▶ **Trecho do texto**:

________

ESPÍRITO — (do grego = pneuma) refere-se à inteligência. Deus, por meio de Seu Espírito, fala ao nosso intelecto. O próprio Paulo mostra, na epístola aos Romanos, que a transformação necessária para assimilar a boa vontade de Deus em nosso favor, só é alcançada pela renovação da mente, do entendimento.18

ALMA — (do grego = psiquê) é a parte do ser que dá expressão aos instintos, desejos e senti-mentos. Esta parte da natureza do homem também deve ser santificada. Por meio do Espírito Santo, a mente do ser humano é posta em conformidade com a mente de Deus e, santificada, a razão prevalece sobre a natureza inferior, que se opõe a Deus, sujeitando-a a Sua vontade. Dessa maneira, pode o cristão humilde chegar a um grau tão elevado de santificação que, quando obedece a Deus, cumpre ou satisfaz seus próprios impulsos. Deleita-se em fazer a vontade divina, porque esta é sua própria vontade.

CORPO — (do grego = soma) é um instrumento com o qual o cristão ativo serve a seu Senhor. É o templo do Espírito Santo;19 logo, deve ser santificado. É ele que, mais do que a inteligência ou os impulsos, manifestará a santificação da vida. Nunca, porém, será santificado, se não o forem espírito e alma.

Não há, no triplo enunciado de Paulo, uma simples maneira de falar; há um preciso e precioso encadeamento. Este enunciado se acha estabelecido racional e logicamente em uma seqüência gradual de causa e efeito sagrados.

“SEJAM PLENAMENTE CONSERVADOS…” Conservados ou preservados sugerem, na linguagem de Paulo, que a santificação cuida da pessoa santificada, protege-a e a resguarda.

________

▶ **Listagem apresentada**:
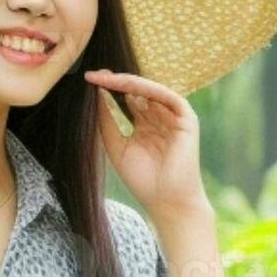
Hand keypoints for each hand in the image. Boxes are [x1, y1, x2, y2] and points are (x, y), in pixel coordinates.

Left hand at [85, 68, 210, 222]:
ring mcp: (174, 117)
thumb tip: (96, 95)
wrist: (167, 202)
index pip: (128, 98)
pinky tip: (129, 86)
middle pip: (137, 91)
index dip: (110, 88)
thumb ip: (107, 122)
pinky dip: (149, 89)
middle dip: (116, 81)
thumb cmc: (143, 180)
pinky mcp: (187, 120)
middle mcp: (160, 117)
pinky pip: (168, 97)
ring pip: (151, 90)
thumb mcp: (117, 146)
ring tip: (107, 79)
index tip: (89, 80)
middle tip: (94, 75)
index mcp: (145, 125)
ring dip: (128, 82)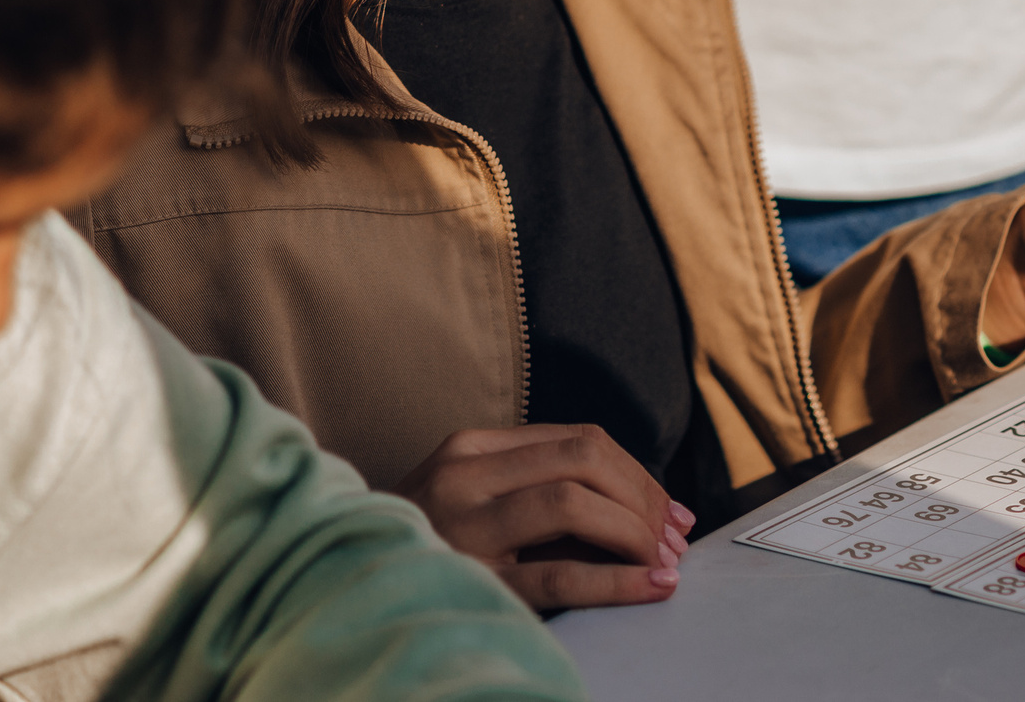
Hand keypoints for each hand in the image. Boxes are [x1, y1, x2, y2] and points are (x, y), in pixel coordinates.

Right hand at [397, 425, 692, 611]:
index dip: (638, 472)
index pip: (579, 439)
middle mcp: (464, 474)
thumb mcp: (472, 498)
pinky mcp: (472, 581)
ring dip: (636, 530)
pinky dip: (616, 580)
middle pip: (584, 458)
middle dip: (645, 496)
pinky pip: (559, 576)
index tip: (670, 509)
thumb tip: (637, 506)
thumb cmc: (428, 546)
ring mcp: (463, 526)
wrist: (349, 581)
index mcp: (471, 447)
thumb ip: (533, 486)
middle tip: (674, 536)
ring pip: (574, 502)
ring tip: (663, 560)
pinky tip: (648, 585)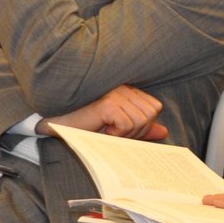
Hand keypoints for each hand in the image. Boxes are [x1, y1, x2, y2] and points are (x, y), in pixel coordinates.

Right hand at [38, 85, 166, 140]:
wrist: (59, 126)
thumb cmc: (87, 126)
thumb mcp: (119, 130)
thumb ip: (141, 129)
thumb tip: (164, 132)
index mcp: (128, 91)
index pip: (154, 108)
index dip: (142, 125)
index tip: (122, 129)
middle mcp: (123, 88)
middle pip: (149, 115)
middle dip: (135, 131)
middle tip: (113, 132)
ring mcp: (115, 93)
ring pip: (140, 121)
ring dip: (124, 134)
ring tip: (106, 130)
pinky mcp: (108, 103)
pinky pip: (127, 124)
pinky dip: (116, 134)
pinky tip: (102, 129)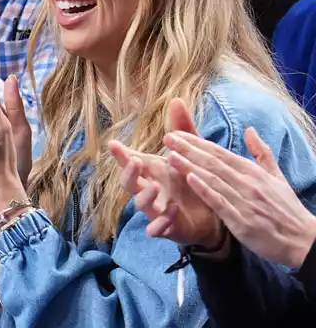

________

▶ **Instruções**:
1 > Segundo o texto sobre espírito, alma e corpo, de que palavra grega vem o termo "alma"?
2 > Transcreva fielmente a parte do texto sobre espírito, alma e corpo que começa com as palavras contendo "ALMA — (do grego" e termina com "sua própria vontade.".

▶ **Respostas em ordem**:
1 > Da palavra grega psiquê.

2 >
ALMA — (do grego = psiquê) é a parte do ser que dá expressão aos instintos, desejos e senti-mentos. Esta parte da natureza do homem também deve ser santificada. Por meio do Espírito Santo, a mente do ser humano é posta em conformidade com a mente de Deus e, santificada, a razão prevalece sobre a natureza inferior, que se opõe a Deus, sujeitando-a a Sua vontade. Dessa maneira, pode o cristão humilde chegar a um grau tão elevado de santificação que, quando obedece a Deus, cumpre ou satisfaz seus próprios impulsos. Deleita-se em fazer a vontade divina, porque esta é sua própria vontade.